I've been writing ecommerce content since 1998, so I've watched every algorithm shift Google's thrown at us. Here's what's actually working for AI Overviews with my online retail clients: **answer the pre-purchase questions nobody else bothers documenting**. One furniture store client was invisible in AI results until we published their actual return logistics--"chairs ship back for $47 via FedEx Ground, sofas require freight pickup scheduled 3 business days ahead, we credit your card within 2 hours of our warehouse scan." That operational detail now shows up in AI Overviews because it solves the specific friction point customers have before clicking "buy." The pattern I'm seeing: AI Overviews favor content that reduces the next search. When we documented exact fit specifications for a clothing retailer ("this runs 2" shorter in the torso than Carhartt's equivalent style, size up if you're over 6'1""), Google started pulling it because it answers the comparison question customers are actually asking. Stop writing about "how to choose" and start publishing the actual measurements and timelines from your operations. My ROI-focused brain loves this shift--the content that performs best for AI is the same content that converts best anyway.

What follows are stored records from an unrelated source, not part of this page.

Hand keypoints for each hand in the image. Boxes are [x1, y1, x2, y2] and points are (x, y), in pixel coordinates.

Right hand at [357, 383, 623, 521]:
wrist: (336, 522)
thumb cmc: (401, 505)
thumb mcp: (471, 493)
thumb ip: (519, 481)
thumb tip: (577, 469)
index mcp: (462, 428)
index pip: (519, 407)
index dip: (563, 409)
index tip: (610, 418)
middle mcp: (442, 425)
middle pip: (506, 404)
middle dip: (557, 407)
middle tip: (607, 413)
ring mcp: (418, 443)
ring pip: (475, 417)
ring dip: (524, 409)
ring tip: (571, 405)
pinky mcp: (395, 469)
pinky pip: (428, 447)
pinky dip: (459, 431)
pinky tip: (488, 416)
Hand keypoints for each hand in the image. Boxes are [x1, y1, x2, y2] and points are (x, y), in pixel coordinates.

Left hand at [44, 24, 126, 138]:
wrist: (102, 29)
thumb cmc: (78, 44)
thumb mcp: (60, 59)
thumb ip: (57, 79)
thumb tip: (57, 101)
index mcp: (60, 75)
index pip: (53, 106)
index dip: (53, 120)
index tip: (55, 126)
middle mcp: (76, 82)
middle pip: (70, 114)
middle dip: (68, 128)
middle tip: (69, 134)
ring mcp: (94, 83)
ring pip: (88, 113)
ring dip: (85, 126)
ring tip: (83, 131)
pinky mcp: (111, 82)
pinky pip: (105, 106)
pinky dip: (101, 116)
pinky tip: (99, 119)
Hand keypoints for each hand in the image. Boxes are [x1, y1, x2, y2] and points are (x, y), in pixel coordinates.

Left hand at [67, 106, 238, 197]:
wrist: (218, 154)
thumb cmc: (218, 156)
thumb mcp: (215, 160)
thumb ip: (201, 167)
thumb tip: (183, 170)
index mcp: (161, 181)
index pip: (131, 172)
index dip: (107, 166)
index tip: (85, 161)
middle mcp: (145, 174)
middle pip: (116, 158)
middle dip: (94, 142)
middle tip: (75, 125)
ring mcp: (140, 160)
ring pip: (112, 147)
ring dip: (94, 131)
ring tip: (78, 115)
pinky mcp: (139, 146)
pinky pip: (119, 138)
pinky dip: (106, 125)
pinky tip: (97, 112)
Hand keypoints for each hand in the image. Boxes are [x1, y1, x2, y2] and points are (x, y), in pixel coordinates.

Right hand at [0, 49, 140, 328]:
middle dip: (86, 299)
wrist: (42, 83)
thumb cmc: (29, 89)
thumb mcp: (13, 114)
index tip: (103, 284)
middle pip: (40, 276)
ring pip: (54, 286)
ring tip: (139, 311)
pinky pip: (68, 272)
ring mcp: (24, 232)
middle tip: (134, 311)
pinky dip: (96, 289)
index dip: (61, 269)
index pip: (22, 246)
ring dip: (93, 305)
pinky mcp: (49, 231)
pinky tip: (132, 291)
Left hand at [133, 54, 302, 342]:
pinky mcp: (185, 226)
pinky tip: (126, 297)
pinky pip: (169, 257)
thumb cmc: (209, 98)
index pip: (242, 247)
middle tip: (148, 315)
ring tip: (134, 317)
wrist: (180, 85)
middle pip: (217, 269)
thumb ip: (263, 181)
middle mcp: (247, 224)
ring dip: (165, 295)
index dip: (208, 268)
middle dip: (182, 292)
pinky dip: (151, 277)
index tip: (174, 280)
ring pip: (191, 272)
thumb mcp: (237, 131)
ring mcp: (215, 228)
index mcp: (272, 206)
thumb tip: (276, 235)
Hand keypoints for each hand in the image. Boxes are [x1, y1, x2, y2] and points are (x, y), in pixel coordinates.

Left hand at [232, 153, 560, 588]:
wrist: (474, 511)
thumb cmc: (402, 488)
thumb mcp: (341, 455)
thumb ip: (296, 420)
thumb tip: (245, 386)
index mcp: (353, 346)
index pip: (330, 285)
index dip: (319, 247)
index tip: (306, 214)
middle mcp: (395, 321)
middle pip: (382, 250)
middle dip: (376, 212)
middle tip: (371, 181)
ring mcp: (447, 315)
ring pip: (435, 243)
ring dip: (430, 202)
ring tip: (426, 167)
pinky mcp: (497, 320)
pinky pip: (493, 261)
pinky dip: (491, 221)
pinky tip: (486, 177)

You're just making your internal knowledge external and specific.
I've been tracking AI Overviews closely since Google rolled them out mid-2024, and here's what's actually working for my clients: **structured content that directly answers behavioral questions**. Not just "what is X" but "what questions would a beginner have about X" or "what might go wrong when doing X." I had a CPA client whose tax deadline article was getting buried until we restructured it around the specific anxieties people have--"What happens if I file one day late?" with exact IRS penalty calculations, "Can I get an extension after the deadline?" with the actual form number (Form 4868). That page now shows up in AI Overviews for panic-search queries in March and April. The key was anticipating the *emotional state* behind the search, not just the keywords. The other pattern I'm seeing: **FAQ sections that aren't just bolted on**. When we weave Q&A directly into the narrative--like explaining why nonprofit bylaws need board approval *and then* immediately addressing "What if our board won't approve the changes?"--Google's AI seems to recognize that as more useful than a generic FAQ dump at the bottom. One attorney client's estate planning guide jumped into AI Overviews after we reformatted it this way, and their consultation requests doubled. My accounting brain loves this because it's measurable: pages with embedded problem-solving (not just information-sharing) are getting 3x more AI Overview placements in my client portfolio than traditional SEO-optimized content from 2022.

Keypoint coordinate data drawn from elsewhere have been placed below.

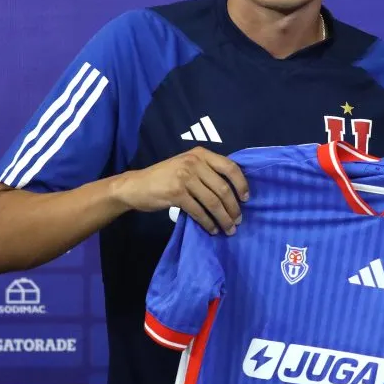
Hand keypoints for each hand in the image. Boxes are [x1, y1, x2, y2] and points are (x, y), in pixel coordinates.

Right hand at [112, 147, 248, 234]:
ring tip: (228, 229)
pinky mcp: (176, 193)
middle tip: (238, 221)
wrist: (136, 185)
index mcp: (201, 154)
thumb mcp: (187, 165)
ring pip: (213, 201)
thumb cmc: (165, 177)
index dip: (241, 184)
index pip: (230, 167)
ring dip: (223, 218)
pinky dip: (208, 223)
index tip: (246, 198)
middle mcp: (194, 162)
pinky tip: (212, 229)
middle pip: (223, 188)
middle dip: (233, 207)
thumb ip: (206, 170)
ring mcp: (185, 177)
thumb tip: (233, 189)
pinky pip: (199, 211)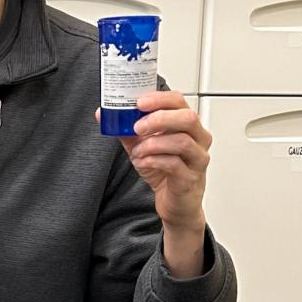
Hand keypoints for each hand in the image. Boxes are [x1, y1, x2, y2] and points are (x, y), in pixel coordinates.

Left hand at [107, 90, 211, 275]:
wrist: (175, 203)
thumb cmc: (165, 172)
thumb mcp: (143, 146)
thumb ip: (127, 130)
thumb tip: (103, 115)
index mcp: (187, 125)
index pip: (179, 101)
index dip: (159, 98)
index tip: (139, 102)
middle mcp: (198, 139)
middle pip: (187, 118)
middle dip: (159, 119)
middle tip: (138, 126)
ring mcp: (197, 159)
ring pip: (182, 142)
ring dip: (154, 144)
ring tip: (138, 151)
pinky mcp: (191, 178)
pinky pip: (174, 164)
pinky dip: (154, 161)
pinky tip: (142, 162)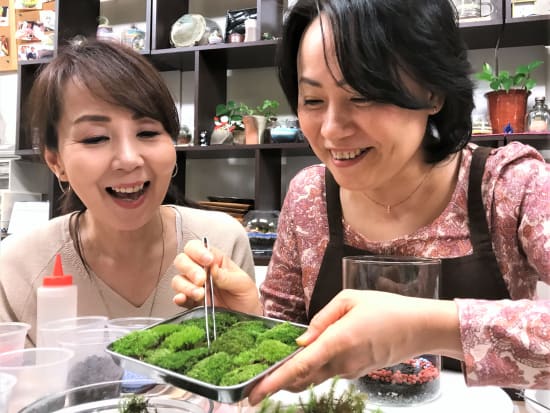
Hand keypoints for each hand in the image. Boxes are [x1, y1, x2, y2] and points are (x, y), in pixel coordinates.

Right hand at [171, 239, 261, 314]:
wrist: (246, 318)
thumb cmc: (245, 296)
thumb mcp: (243, 284)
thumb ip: (227, 276)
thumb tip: (213, 268)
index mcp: (214, 260)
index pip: (196, 247)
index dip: (198, 251)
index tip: (208, 261)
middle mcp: (200, 271)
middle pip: (182, 260)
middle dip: (190, 269)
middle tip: (202, 279)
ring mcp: (194, 287)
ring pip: (178, 279)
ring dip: (186, 286)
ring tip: (200, 294)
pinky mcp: (191, 303)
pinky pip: (178, 298)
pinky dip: (178, 298)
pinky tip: (183, 299)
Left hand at [247, 290, 460, 404]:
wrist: (420, 328)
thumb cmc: (386, 308)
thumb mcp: (350, 299)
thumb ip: (322, 318)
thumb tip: (301, 340)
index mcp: (337, 342)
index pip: (299, 367)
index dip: (274, 381)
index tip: (254, 394)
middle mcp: (341, 363)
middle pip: (301, 378)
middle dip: (277, 383)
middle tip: (255, 384)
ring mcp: (350, 371)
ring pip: (314, 377)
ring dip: (294, 376)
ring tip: (276, 369)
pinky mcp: (357, 373)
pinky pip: (329, 372)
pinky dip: (314, 369)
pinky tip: (310, 357)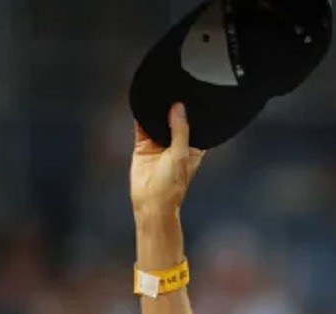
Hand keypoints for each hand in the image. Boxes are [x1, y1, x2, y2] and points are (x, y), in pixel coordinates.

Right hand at [130, 102, 205, 218]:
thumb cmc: (171, 186)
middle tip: (173, 89)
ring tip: (158, 92)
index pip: (194, 126)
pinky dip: (142, 117)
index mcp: (192, 148)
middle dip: (173, 109)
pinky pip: (142, 127)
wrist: (150, 202)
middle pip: (174, 121)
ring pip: (158, 122)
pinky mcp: (144, 146)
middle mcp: (176, 145)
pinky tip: (143, 104)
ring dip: (157, 111)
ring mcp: (159, 144)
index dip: (192, 113)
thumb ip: (180, 130)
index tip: (191, 96)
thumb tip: (179, 108)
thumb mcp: (180, 154)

Running SearchGAP Method taught us a trick. Instead of targeting the big SEO keywords, we looked for questions people were just starting to ask. We started publishing quick answers on these new, niche topics and suddenly our content started showing up in AI summaries. It completely skipped the usual waiting game. My advice? Find those new, unanswered questions and be the first with a good answer. That's what worked for us.